**Your assignment:** Carry on the personal account below of growing up in kinship care, writing on from the point where it stops.

When I was 3 years old, my 12-year-old sister, 2-year-old brother, months-old sister and I were exposed to the foster care system for the first time. My older sister had run away looking for shelter, a cooked meal and safety from abuse. Our mother and the father of my younger siblings and I were both homeless, addicted to drugs and abusive with four children. After shortly being in foster care, my paternal grandparents took in my two younger siblings and I. I grew up with them my entire childhood. Years later, we received two more siblings, who also were later placed under the guardianship of my grandparents.
In my early years of being in guardianship, I learned that it was unconventional, but at an early age I knew that it wasn’t the worst place to be. Over the years, I never felt comfortable with identifying as a foster youth, considering I lived in a house with my five siblings and my grandparents. I grew up in South Central Los Angeles, where I had the same peers from elementary school all the way until high school. I went to family gatherings on holidays and never changed addresses or schools.
Living with my grandparents, I had the option to not identify as a foster youth. I always felt that identifying as a foster youth would take away from the struggles of foster youth who did not have a secure address and family. Out of all of my siblings, only one of us endured the horrors of foster care. From the age of 12 until her emancipation, my oldest sister was placed in several unhealthy foster and group homes. When I saw cases like hers, I would question my identity as a foster youth, and when the cases of my siblings and I were closed and categorized as kinship care, it confused things even more.

**Raw data:**
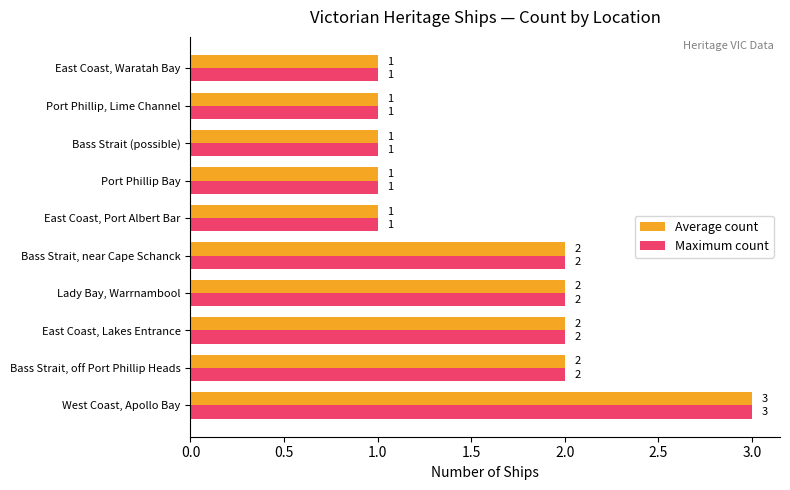

What is the sum of the Average count values at East Coast, Port Albert Bar and West Coast, Apollo Bay?

4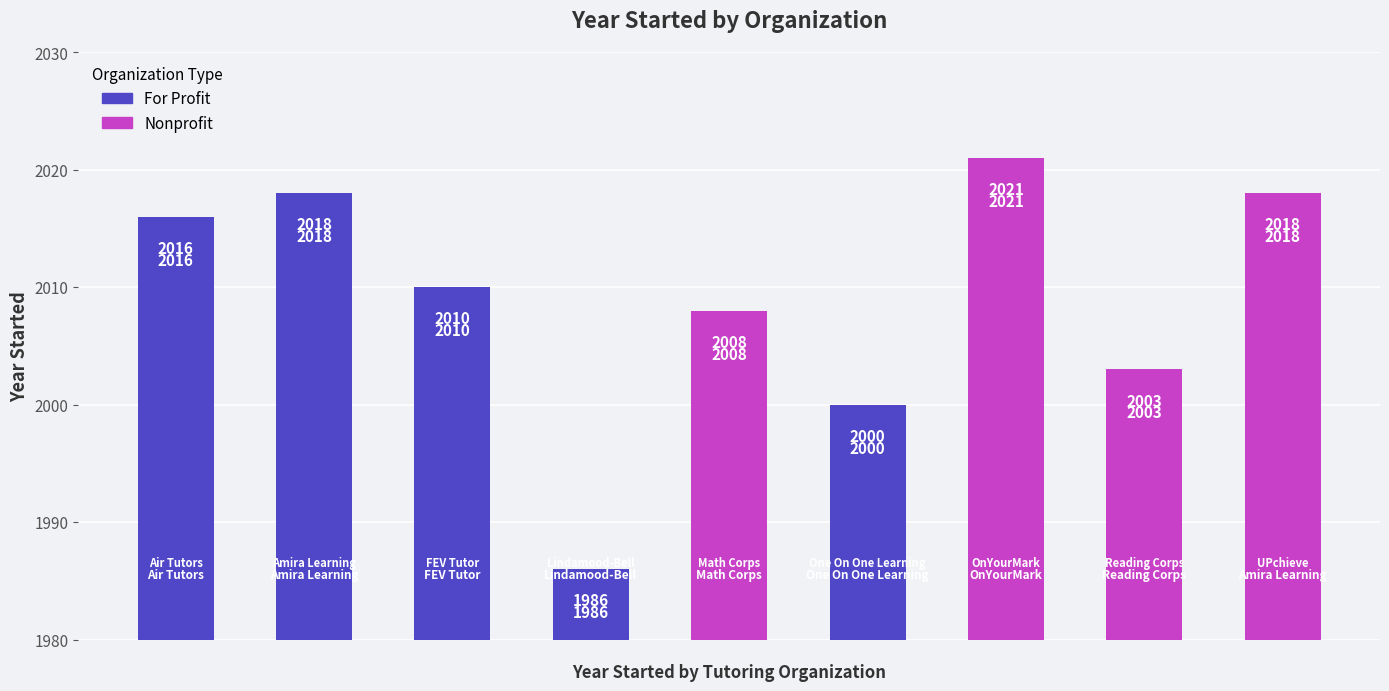

Approximately how many times larger is the value at UPchieve compared to Reading Corps?

1.0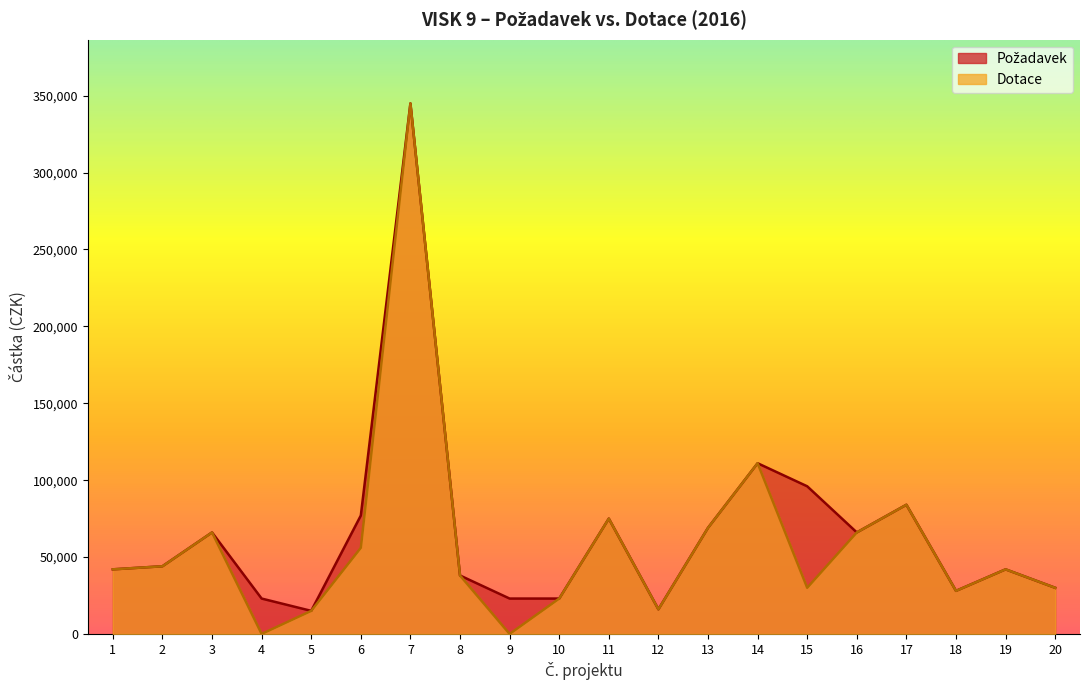

Which series has the largest range (max minus min)?

Dotace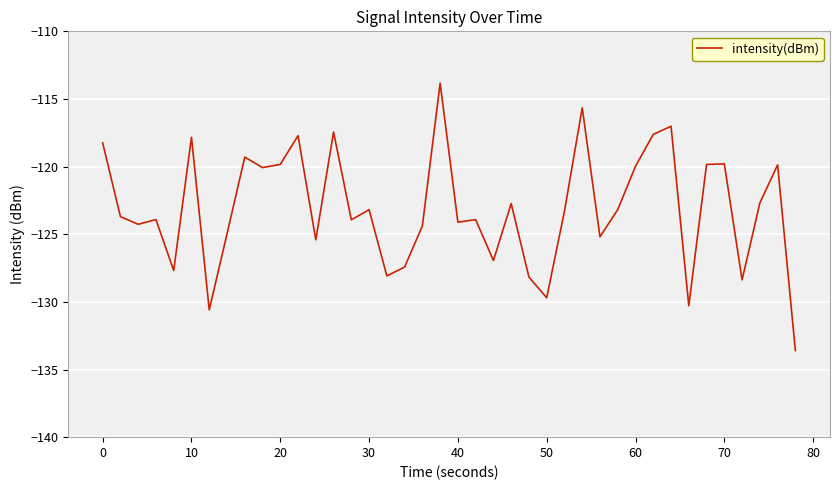

What is the minimum value shown in the chart?

-133.6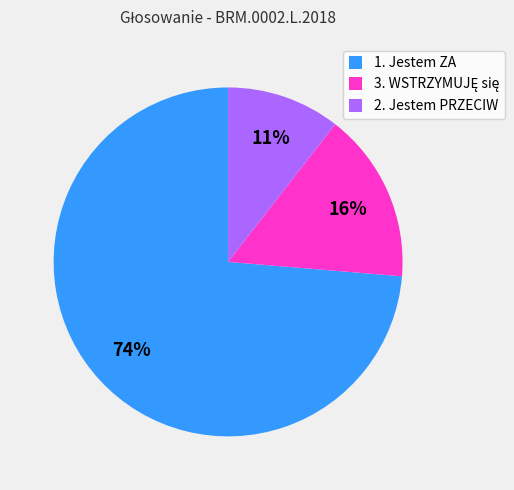

To the nearest percent, what is the combined percentage of 1. Jestem ZA and 2. Jestem PRZECIW?

84%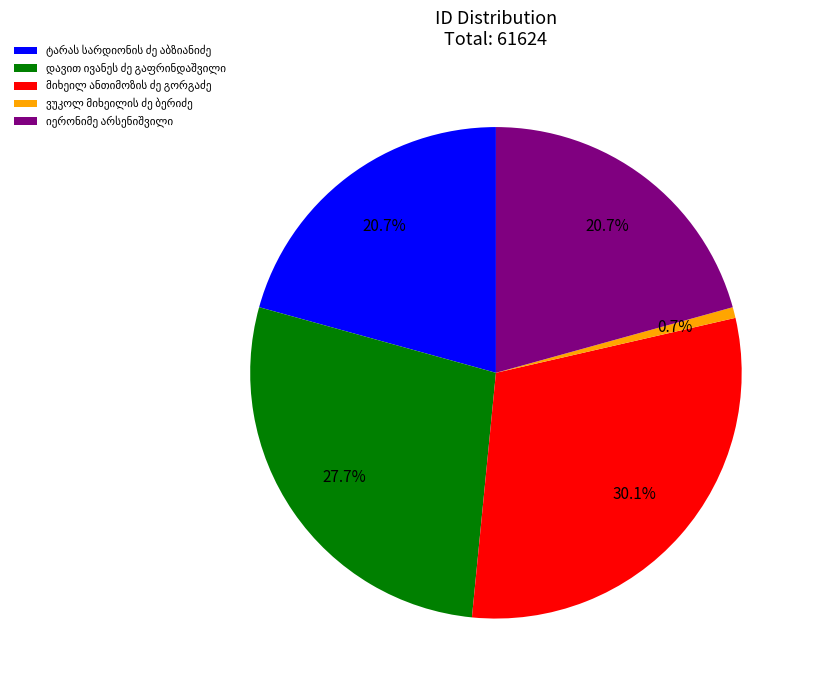

Is there any slice that represents more than half of the pie?

No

**Task result:**
Fast forwarding to today, I have reconnected with my oldest sister and we have a great relationship. She owns her experience and never expected that I would be ashamed to have a different experience from her. All in all, I learned that both of our experiences were not the best, but it doesn’t mean one was worse than the other. With this understanding, I have learned how to validate my experiences, both good and bad.
Society teaches us that “typical foster youth” all have the same experiences. For a long time, I played into those stereotypes. It wasn’t until my senior year of high school that I noticed the difficulties I was having transitioning into adulthood. Even then, I learned that foster youth have their experiences at different times in their lives, and the way that I experience trauma may be completely different than others.
I have chosen to share my story so that I can encourage foster youth from all walks of life to validate their experiences. Remember that your past does not define you. Whether you are in foster care, a group home or kinship care, know that you can be successful without feeling like you are taking an opportunity from someone else. Your path is only yours to follow, and you are destined for greatness.